Further, in the step (2), after the starch raw material is added, stirring is continued, steam heating of the reaction kettle is started, the temperature is increased to 90-95 ℃, the steam can be turned off, and stirring is carried out for more than 20 min.

Further, in the step (2), 5-15% of polyamide polyurea resin starch cross-linking agent in parts by weight of oven dry is added relative to the oven dry starch in percentage by weight, and the mixture is continuously stirred for more than 10 min.

Further, in the step (2), adding 7-20% of N, N-dihydroxyethyl formamide starch plastic conversion agent in absolute dry mass percentage relative to absolute dry starch, and stirring for more than 10 min.

Use of a starch-based bio-latex for the manufacture of paper.

The invention has the advantages that:

by analyzing the preparation process of the biological latex in various paper mills or chemical plants at present, the reasons for influencing the reaction temperature and the reaction time are that too much reaction auxiliary agent is selected to cause the reaction to be complicated, or the efficiency of the selected reaction enzyme or auxiliary agent is not high. The invention selects one or two high-efficiency reaction auxiliary agents to replace various auxiliary agents, and simplifies the equipment flow, thereby simplifying and improving the chemical reaction process in the preparation process.

In the specific implementation, different types of starch are used as raw materials, and a polyamide polyurea resin starch cross-linking agent is used for performing cross-linking reaction on starch branched chains, so that a bond bridge is formed between one starch molecule and another molecule to generate a cross-linked structure, and the film forming strength and the water resistance of the starch are improved; adding an N, N-dihydroxyethyl formamide starch plasticity conversion agent to improve the plasticity of the starch so as to control the chain length and modification of the starch, thereby improving the bending elasticity and strength of the starch after film forming; the reaction is simple and efficient by selecting a proper type of starch cross-linking agent and a type-matched starch plastic conversion agent.

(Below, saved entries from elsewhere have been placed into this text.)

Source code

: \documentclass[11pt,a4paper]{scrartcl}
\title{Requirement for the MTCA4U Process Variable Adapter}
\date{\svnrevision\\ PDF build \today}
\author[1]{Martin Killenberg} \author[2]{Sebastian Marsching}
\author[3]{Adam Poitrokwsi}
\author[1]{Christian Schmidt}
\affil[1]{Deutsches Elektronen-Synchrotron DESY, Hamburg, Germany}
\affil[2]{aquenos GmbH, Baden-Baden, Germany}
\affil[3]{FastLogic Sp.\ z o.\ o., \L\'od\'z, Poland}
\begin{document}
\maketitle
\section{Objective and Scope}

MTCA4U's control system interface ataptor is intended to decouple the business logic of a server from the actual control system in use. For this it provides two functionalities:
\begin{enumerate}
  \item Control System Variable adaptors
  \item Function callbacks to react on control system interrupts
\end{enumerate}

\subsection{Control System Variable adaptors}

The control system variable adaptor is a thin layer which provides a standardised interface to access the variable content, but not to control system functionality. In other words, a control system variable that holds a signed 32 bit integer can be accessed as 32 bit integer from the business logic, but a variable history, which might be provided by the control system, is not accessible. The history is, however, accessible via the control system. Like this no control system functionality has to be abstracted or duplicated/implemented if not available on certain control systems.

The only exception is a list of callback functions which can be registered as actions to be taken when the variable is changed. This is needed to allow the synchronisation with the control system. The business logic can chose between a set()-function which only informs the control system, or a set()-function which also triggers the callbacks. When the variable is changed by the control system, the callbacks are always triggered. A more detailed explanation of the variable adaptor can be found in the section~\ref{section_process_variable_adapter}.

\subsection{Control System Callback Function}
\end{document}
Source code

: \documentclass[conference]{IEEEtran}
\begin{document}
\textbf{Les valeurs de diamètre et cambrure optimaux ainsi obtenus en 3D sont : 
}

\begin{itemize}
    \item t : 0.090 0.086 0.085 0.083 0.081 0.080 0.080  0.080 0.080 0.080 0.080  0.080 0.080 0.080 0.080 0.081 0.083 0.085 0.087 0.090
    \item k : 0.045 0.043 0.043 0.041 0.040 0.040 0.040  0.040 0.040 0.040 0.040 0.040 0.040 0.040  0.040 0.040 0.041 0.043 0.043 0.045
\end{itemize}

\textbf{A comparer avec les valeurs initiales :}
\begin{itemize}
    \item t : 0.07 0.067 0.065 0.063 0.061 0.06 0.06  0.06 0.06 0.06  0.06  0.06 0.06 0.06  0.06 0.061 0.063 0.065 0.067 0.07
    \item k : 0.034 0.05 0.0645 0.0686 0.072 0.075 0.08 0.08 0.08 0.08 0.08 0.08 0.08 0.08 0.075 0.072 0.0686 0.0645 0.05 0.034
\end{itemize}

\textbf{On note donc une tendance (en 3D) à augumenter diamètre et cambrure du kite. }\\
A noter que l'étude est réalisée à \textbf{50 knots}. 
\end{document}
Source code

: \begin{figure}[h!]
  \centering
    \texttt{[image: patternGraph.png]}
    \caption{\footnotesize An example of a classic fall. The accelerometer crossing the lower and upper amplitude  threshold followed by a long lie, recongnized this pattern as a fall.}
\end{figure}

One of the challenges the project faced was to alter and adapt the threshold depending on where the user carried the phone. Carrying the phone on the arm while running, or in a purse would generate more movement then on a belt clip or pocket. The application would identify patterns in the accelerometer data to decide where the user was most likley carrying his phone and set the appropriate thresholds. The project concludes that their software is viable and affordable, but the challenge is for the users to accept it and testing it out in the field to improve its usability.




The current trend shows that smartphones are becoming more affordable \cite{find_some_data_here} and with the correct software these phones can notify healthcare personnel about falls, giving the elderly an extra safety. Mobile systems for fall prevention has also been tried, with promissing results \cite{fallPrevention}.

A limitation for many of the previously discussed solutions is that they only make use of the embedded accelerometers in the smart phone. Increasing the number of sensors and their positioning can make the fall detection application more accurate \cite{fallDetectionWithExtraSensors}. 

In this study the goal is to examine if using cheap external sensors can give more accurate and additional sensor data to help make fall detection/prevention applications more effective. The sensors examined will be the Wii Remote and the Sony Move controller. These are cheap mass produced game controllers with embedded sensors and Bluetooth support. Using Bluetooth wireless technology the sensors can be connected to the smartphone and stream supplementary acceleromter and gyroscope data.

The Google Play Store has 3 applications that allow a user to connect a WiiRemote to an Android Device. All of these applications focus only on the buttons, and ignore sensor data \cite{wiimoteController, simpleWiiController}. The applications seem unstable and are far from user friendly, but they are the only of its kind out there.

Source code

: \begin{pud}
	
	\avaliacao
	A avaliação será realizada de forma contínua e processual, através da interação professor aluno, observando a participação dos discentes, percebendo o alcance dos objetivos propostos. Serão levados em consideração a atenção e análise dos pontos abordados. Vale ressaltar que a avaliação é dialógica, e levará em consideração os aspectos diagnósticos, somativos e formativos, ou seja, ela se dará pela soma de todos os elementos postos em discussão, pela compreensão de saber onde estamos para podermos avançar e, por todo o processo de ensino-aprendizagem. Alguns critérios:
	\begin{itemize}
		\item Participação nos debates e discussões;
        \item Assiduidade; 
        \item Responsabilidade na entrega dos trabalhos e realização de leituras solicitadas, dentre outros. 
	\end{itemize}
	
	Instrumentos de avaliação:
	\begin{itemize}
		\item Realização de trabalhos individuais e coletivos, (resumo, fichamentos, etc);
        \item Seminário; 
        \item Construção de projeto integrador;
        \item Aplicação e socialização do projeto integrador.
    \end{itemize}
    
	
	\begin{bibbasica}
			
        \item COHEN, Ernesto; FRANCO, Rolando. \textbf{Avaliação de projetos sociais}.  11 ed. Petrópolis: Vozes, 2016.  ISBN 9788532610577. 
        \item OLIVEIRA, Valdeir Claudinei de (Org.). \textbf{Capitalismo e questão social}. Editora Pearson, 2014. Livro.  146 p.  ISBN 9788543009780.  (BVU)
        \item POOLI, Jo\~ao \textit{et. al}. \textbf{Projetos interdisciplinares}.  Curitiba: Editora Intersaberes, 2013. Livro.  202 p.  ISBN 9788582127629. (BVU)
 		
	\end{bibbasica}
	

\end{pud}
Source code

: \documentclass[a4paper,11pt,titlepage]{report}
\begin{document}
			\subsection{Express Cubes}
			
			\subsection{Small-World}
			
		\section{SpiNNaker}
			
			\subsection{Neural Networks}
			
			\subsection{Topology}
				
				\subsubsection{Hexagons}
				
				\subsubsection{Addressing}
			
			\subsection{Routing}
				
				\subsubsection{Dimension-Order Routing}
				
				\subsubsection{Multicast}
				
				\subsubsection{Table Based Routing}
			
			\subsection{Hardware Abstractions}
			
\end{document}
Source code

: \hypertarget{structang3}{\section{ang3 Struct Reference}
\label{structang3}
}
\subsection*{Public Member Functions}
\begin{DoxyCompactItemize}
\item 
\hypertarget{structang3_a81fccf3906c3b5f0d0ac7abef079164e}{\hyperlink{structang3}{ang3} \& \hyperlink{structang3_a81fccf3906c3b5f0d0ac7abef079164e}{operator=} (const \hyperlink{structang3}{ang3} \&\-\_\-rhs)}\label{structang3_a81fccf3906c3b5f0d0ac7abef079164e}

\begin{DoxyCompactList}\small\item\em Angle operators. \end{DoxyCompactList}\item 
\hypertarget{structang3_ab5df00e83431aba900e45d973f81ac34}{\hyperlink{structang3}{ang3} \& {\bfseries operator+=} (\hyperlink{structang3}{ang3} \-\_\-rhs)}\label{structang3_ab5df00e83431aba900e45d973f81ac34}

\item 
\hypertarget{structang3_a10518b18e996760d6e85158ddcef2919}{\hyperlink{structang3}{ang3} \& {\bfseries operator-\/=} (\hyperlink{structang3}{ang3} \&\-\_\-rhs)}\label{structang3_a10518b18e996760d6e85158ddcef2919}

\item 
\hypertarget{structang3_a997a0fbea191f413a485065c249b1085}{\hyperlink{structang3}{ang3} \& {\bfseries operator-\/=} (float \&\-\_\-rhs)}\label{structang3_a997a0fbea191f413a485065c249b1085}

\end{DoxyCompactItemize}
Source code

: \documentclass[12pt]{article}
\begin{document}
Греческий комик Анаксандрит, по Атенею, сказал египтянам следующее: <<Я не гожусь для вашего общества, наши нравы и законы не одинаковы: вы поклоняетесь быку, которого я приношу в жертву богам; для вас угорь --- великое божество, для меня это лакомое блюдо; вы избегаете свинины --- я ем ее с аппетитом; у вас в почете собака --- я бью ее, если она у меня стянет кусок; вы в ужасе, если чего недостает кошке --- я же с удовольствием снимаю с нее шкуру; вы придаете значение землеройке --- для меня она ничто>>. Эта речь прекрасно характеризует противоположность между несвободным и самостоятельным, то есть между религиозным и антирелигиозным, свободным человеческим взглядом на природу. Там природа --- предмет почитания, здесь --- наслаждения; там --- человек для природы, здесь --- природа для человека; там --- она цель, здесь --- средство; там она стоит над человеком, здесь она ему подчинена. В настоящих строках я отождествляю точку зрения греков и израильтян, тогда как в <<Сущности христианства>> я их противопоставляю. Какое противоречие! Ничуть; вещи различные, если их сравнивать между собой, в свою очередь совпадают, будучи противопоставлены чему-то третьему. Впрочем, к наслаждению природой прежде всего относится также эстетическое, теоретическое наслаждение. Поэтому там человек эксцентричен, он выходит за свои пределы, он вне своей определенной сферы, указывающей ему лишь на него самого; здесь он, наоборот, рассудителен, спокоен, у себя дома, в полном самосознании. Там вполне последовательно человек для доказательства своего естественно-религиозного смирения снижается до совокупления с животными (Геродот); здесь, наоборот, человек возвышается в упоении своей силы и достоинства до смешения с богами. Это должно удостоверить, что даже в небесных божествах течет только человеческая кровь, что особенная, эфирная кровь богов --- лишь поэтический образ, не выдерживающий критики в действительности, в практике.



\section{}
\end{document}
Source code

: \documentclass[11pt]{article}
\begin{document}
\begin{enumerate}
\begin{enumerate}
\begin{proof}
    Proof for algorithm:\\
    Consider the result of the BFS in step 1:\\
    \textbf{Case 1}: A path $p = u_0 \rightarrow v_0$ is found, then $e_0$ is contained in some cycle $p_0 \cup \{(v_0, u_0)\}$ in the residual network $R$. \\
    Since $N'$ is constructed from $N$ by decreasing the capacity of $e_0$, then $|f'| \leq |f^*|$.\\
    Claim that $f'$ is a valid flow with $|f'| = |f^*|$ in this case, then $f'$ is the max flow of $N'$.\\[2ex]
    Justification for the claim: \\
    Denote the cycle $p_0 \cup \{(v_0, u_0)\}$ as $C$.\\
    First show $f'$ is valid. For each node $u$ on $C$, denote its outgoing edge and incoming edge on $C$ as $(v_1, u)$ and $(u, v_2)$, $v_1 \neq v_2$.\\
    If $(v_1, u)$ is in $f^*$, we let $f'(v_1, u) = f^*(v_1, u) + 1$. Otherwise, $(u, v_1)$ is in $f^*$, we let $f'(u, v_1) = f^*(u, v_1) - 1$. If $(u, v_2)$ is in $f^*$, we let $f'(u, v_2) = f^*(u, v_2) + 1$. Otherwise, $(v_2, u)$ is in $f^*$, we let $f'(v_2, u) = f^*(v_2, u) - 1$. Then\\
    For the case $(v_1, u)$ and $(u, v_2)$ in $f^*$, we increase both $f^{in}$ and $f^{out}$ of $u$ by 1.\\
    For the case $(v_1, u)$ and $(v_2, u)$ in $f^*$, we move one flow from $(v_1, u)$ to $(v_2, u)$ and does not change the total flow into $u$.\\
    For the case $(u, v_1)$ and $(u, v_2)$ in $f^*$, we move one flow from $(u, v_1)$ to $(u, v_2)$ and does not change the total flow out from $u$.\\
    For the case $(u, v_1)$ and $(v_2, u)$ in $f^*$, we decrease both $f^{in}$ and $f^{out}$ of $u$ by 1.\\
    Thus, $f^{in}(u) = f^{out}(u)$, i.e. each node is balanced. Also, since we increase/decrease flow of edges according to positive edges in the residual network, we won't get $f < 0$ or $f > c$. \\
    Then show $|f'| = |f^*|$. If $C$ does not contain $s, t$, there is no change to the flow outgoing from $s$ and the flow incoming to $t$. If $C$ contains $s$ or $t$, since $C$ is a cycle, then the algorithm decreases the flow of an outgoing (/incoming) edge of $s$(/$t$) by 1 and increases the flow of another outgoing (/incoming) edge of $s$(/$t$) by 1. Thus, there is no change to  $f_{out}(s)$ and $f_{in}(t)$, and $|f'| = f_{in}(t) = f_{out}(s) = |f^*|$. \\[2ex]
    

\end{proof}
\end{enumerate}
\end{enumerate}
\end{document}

In addition, in the process of adding water into a preparation kettle, raising the temperature and boiling, proper reaction temperature and time are controlled, so that starch is plasticized, and aggregate particles are completely dispersed into biological latex dispersion liquid with high specific surface area and binding capacity.

In addition, in the whole preparation process, firstly, the starch raw material is not limited, and can be various plant native starches such as corn starch, cassava starch and the like, and can also be various modified starches such as oxidized starch, modified starch, phosphate starch and the like, so that the wide selection range of materials is realized, and only different adding amount ratios of the starch crosslinking agent and the starch plasticity conversion agent are required to be adjusted according to different starch raw materials; secondly, the reaction conditions and reaction equipment are simple, the reaction conditions are loose, the heating can be stopped when the normal pressure and the cooking temperature are raised to 90-95 ℃ without adjusting the pH value, the continuous heat preservation at the temperature of more than 90 ℃ is not needed, and the related operation can be realized only by a reaction kettle with a stirrer; moreover, the preparation process is short in time and high in efficiency, only 2 reaction auxiliary agents are needed to be added, the operation is simple, the whole preparation process is less than 60min, and the actual reaction time is only about 40 min.